Researchers trick ID scanners with fingerprints created by AI
American scientists have, through the application of artificial intelligence, created fingerprints that are relatively good at fingerprint scanners by tricking them into thinking that they are a real print.
New York University scientists have created artificially created fingerprints called DeepMasterPrints, which are able to imitate 23 percent of fingerprints in a biometric control system, the researchers report. That percentage becomes 77 percent if the margin of error used is increased from 0.1 percent to 1 percent.
DeepMasterPrints are able to do this because they specifically address two features of fingerprint-based authentication systems. First of all, not all fingerprint scanners scan the entire fingerprint, but only a part. This is the case, for example, with smartphones, where the scanner is quite small for ergonomic reasons and therefore cannot perform a full scan. Because small parts of a fingerprint are not as distinctive as a full fingerprint, a part of a fingerprint is more likely to be successfully matched with another stored fingerprint part.
In addition, there is the observation that, although complete fingerprints are unique, they also share certain properties with other fingerprints. This means that an artificial fingerprint with many of these common properties has a higher chance of being matched with other fingerprints.

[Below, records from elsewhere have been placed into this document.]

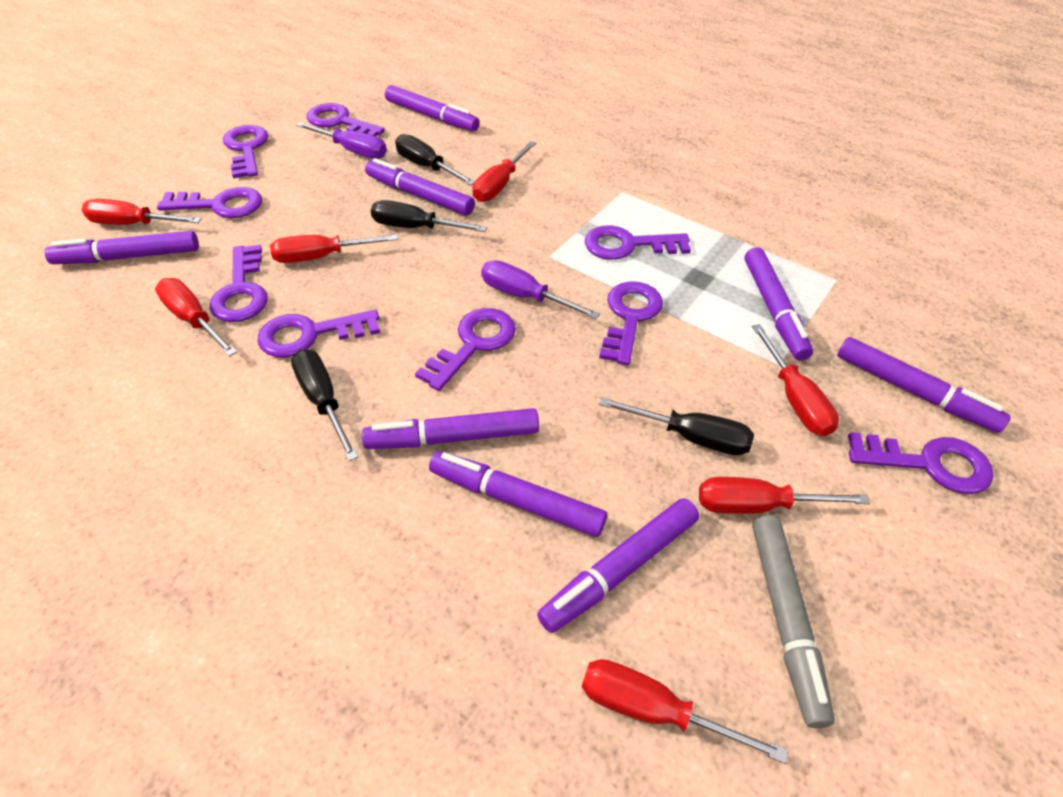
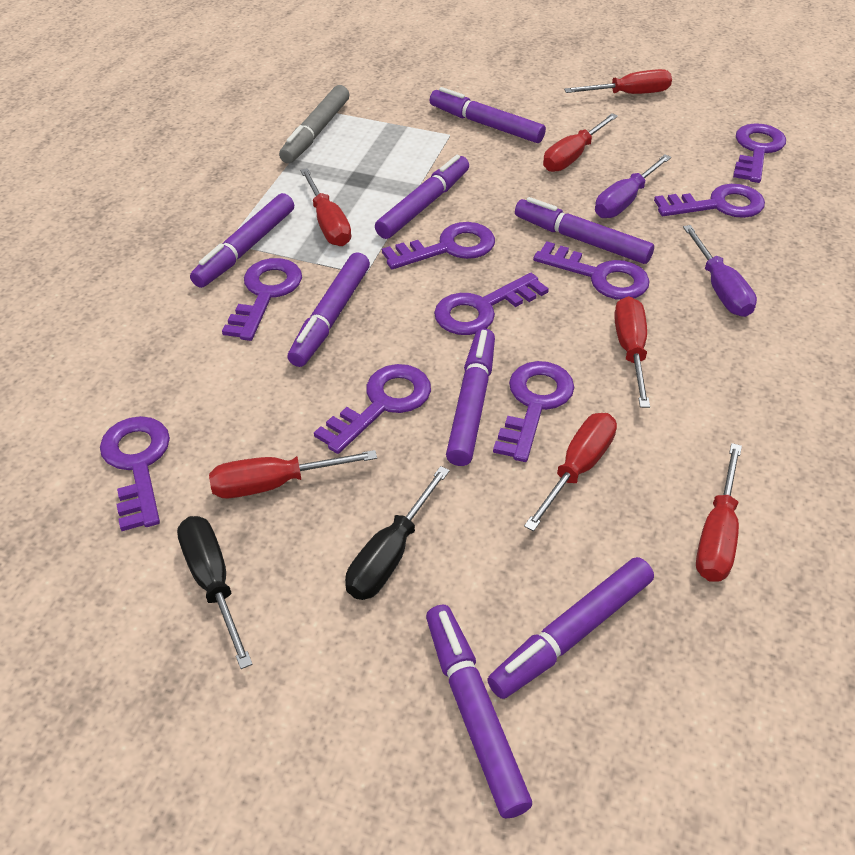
black screwdriver: 4 -> 2

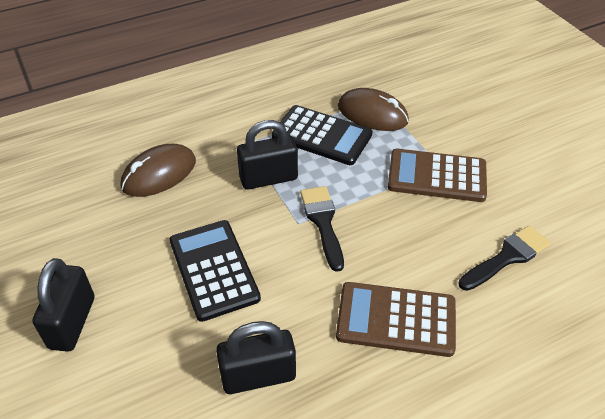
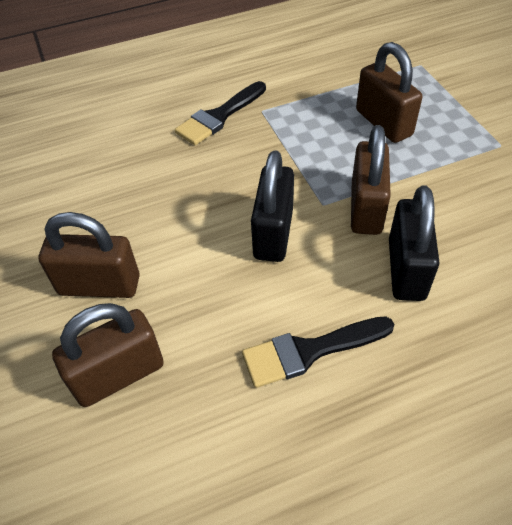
black calculator: 2 -> 0
black padlock: 3 -> 2
brown calculator: 2 -> 0
brown mouse: 2 -> 0
brown padlock: 0 -> 4

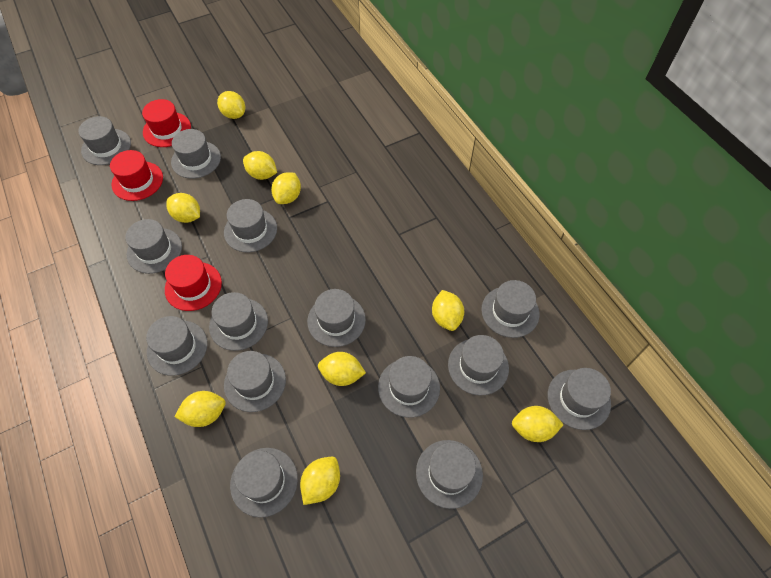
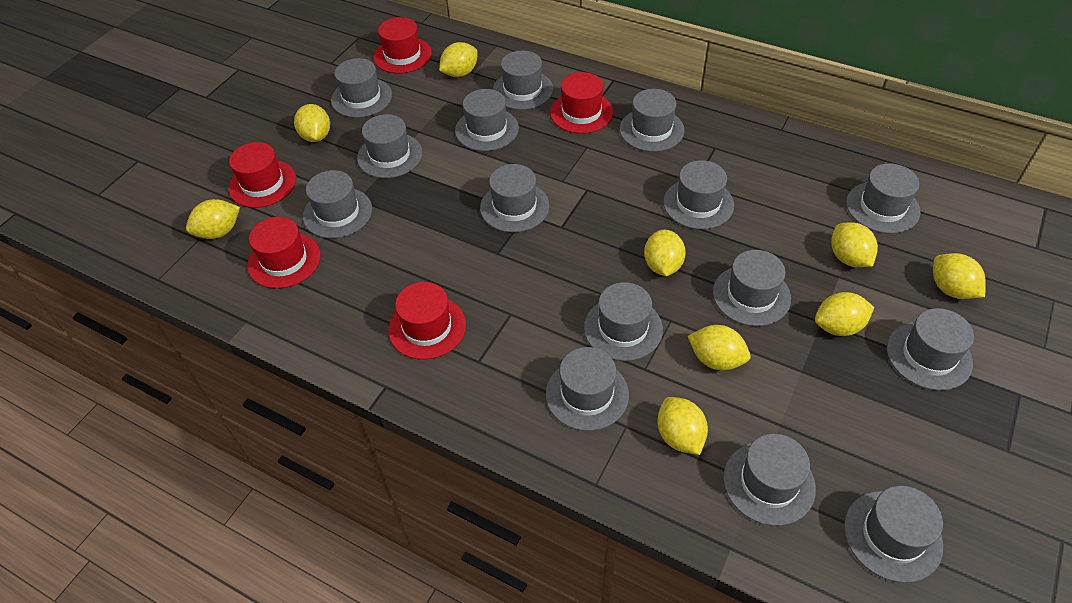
grey hat: 14 -> 15
red hat: 3 -> 5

Based on these two observations, the researchers deployed a neural network. Specifically, it concerns a generative adversarial network, which was trained with a dataset consisting of real fingerprints. The result was artificial fingerprints that not only have a relatively good chance of deceiving scanners, but also look real enough not to set off alarm bells if a person were to look at them. In a previous similar study, the artificial fingerprints still had spurious-looking corners, which would allow a human to filter them out.
According to the researchers, their underlying developed method is likely to find wide application in fingerprint security technology. The scientists argue that the artificial fingerprints could be used in the form of, among other things, a brute force attack, or specifically a dictionary attack, in which a large number of fingerprints are used to fake the verification of a control system.